Title: Ultraluminous X-ray Sources in External Galaxies
Speaker: Andrew King
Abstract:We investigate models for the class of ultraluminous non-nuclear X-ray sources (ULXs) seen in a number of galaxies and probably associated with star-forming regions. Models where the X-ray emission is assumed to be isotropic run into several difficulties. In particular formation of sufficient numbers of the required ultramassive black-hole X-ray binaries is problematic, and the likely transient behaviour of the resulting systems is not in good accord with observation. The assumption of mild X-ray beaming suggests instead that ULXs may represent a shortlived but extremely common stage in the evolution of a wide class of X-ray binaries. The best candidate for this is the phase of thermal-timescale mass transfer inevitable in many intermediate and high-mass X-ray binaries. This in turn suggests a link with the Galactic microquasars. The short lifetimes of high-mass X-ray binaries would explain the association of ULXs with episodes of star formation.
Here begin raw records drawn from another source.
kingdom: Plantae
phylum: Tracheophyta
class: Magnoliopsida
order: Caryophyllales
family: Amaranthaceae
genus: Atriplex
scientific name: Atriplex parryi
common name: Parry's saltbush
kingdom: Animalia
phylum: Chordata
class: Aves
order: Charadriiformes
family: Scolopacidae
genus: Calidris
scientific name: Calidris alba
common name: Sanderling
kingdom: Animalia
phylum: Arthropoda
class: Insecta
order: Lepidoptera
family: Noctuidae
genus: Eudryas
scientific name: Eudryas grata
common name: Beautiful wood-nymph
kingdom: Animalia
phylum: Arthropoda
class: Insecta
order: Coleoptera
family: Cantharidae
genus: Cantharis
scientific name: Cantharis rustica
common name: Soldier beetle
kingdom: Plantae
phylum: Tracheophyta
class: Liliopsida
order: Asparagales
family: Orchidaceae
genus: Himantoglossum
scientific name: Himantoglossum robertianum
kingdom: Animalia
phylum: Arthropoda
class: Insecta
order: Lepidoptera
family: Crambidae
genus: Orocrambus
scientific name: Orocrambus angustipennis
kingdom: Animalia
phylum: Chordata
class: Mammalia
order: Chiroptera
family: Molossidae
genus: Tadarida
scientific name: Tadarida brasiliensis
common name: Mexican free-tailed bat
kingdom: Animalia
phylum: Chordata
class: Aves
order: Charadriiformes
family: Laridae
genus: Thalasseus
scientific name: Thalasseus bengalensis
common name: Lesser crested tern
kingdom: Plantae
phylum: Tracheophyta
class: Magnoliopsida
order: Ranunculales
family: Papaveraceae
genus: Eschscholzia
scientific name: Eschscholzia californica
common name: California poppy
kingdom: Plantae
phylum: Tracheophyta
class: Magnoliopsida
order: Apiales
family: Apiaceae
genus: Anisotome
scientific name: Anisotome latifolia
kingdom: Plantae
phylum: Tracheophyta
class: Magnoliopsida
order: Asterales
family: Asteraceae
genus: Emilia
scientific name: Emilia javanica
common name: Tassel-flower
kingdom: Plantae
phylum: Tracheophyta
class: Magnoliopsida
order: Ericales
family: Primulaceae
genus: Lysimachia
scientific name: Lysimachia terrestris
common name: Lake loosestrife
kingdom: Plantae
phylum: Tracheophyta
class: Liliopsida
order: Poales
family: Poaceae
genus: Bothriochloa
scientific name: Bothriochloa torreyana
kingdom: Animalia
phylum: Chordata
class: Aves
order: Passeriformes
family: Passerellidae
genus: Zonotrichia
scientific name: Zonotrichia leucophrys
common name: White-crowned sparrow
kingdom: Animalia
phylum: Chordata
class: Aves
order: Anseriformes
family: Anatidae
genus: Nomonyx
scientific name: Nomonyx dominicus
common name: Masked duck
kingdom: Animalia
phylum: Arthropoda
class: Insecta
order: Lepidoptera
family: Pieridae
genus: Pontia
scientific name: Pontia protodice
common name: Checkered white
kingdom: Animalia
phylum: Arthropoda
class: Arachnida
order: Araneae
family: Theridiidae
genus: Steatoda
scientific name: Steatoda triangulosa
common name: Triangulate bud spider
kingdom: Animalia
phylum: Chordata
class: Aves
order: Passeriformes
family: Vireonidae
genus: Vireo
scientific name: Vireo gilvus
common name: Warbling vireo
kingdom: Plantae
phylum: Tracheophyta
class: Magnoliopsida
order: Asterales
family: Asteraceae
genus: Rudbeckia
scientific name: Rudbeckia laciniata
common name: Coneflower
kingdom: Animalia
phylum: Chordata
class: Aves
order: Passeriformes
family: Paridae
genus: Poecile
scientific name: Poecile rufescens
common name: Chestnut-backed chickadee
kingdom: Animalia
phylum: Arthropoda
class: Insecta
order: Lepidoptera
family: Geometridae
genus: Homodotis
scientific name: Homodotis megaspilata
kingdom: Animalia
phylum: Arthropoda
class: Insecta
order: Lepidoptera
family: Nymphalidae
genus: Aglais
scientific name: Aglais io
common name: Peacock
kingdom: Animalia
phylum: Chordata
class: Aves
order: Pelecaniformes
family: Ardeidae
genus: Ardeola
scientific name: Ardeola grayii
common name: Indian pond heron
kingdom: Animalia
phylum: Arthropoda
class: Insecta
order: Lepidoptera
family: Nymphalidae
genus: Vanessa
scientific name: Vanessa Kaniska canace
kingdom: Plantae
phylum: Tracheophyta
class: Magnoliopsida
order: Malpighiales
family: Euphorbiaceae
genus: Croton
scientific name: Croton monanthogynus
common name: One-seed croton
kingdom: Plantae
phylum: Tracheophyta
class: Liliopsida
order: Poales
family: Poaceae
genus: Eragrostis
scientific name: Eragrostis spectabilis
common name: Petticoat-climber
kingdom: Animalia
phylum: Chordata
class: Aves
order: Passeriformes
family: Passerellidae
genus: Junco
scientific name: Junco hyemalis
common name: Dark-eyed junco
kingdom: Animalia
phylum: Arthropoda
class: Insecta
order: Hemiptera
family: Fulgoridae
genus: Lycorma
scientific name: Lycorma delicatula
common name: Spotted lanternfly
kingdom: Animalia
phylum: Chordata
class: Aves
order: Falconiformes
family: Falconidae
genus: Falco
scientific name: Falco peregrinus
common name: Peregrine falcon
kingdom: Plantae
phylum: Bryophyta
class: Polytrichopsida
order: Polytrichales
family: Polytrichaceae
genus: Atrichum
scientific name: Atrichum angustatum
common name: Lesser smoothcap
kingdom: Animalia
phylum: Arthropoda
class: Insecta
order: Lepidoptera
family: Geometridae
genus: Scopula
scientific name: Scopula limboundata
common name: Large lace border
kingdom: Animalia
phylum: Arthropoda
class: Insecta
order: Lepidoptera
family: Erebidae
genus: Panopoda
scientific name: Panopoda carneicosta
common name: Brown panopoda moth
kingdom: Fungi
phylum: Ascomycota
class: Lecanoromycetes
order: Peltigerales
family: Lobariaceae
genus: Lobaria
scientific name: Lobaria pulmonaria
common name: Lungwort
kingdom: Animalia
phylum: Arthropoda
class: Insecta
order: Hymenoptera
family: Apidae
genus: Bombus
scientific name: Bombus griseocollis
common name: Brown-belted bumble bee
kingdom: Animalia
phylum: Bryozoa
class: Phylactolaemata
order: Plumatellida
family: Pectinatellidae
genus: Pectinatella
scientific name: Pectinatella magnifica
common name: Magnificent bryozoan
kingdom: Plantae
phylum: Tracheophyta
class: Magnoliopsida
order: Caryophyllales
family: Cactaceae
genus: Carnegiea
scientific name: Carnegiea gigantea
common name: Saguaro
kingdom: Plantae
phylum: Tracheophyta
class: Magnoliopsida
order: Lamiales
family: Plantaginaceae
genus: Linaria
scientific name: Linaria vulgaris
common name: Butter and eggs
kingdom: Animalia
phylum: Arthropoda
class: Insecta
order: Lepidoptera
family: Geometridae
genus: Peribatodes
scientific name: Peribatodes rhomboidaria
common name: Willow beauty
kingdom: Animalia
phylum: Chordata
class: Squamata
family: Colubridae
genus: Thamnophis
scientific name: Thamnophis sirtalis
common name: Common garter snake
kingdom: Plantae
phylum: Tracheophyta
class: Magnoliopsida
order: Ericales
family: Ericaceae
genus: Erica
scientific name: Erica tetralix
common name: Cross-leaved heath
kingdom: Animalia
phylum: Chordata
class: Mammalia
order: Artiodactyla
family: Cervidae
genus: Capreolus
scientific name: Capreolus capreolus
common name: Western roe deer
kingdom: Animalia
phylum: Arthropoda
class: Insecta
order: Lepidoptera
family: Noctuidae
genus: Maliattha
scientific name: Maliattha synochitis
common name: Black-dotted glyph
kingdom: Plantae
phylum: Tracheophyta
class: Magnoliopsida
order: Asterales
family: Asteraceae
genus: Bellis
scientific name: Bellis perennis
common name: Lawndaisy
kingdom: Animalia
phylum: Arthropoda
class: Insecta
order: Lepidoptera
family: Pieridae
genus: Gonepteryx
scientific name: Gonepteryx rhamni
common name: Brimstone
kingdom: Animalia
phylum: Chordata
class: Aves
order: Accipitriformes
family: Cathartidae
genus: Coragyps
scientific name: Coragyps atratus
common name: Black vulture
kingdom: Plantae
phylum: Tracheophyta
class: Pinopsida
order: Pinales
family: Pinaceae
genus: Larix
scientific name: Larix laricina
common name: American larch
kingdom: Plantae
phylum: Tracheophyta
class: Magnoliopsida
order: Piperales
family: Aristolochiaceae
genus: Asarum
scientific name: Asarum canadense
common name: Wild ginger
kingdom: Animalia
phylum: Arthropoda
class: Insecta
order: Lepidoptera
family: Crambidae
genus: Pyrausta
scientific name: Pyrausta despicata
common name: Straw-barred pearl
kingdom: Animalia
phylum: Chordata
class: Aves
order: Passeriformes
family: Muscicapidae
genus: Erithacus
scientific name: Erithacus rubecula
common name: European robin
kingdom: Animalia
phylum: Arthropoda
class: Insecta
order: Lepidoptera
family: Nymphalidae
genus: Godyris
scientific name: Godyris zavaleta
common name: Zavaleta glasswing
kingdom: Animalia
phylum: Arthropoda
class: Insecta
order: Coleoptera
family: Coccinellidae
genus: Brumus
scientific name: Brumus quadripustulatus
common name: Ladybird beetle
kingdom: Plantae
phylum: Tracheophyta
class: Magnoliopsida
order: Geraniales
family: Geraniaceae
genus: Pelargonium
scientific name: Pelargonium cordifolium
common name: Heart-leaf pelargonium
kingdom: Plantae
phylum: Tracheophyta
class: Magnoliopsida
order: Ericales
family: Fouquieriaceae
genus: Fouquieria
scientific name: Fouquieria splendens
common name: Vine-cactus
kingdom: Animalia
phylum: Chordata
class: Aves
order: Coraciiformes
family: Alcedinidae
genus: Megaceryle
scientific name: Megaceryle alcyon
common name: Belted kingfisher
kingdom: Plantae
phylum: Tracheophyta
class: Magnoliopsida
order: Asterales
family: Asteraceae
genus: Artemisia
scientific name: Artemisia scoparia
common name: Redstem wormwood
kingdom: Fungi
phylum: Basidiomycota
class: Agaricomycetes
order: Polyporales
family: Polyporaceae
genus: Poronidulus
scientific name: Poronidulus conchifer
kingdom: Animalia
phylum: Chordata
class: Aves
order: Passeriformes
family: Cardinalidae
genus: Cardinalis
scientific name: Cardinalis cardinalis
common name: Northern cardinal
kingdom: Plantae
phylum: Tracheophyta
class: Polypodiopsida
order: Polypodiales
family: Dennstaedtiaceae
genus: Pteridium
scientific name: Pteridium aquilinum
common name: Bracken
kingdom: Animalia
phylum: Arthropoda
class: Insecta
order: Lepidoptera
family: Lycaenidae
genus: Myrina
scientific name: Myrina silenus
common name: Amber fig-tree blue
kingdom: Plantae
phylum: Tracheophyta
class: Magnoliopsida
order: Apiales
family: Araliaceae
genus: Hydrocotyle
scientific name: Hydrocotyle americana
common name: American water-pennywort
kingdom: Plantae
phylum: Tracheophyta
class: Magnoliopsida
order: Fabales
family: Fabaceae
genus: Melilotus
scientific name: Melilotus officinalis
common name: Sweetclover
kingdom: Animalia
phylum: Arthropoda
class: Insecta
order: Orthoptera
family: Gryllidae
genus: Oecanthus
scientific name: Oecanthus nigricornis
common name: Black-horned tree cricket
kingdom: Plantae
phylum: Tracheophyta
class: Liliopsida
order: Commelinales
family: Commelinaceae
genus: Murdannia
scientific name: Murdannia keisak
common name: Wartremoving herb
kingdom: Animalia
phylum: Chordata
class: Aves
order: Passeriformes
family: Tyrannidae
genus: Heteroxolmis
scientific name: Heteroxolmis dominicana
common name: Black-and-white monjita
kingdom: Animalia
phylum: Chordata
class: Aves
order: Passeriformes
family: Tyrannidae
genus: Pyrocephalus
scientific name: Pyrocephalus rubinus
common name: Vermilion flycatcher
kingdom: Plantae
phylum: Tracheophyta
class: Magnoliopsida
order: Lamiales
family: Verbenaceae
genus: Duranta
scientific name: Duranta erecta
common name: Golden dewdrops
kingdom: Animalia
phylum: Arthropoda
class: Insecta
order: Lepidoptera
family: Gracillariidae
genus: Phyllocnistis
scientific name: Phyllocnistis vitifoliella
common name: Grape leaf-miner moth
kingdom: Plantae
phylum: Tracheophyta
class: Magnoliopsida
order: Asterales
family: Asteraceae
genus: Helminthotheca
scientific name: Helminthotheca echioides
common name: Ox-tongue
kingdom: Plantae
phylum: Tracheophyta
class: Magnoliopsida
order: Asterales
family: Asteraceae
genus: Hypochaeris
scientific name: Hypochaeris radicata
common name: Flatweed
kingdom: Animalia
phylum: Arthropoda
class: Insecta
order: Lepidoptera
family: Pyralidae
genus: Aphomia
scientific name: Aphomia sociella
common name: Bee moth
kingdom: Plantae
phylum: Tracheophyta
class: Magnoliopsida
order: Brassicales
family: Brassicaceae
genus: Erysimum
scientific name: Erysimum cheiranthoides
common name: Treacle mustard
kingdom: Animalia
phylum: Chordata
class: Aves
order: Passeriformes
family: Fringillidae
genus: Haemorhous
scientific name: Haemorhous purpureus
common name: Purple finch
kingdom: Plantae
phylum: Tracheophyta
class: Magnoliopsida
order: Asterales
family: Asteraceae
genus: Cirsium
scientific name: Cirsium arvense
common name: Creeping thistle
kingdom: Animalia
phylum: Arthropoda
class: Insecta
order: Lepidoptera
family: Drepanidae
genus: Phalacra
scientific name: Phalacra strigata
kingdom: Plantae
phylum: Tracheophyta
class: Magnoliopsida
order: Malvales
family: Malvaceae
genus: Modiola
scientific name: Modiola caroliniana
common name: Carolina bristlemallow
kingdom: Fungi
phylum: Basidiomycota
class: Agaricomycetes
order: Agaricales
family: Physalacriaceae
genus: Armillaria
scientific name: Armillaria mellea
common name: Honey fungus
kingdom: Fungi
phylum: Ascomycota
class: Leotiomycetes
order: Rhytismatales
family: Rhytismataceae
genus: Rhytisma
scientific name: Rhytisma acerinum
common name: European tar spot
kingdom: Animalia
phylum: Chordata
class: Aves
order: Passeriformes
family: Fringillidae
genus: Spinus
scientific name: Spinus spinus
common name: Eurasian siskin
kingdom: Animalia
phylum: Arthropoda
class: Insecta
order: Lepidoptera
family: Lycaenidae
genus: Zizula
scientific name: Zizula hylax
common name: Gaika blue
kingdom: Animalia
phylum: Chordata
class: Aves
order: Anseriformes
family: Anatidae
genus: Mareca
These considerations still allow the possibility that individual ULXs may contain extremely massive black holes.
Reference for students:
"Ultraluminous X-Ray Sources in External Galaxies",
A.R. King, M.B. Davies, M.J. Ward, G. Fabbiano, M. Elvis 2001,
"Ultraluminous X-Ray Sources in External Galaxies", A.R. King, M.B. Davies, M.J. Ward, G. Fabbiano, M. Elvis 2001, astro-ph/010333
Lunch with the students will be on Friday, September 14 at 12:00 in A-101.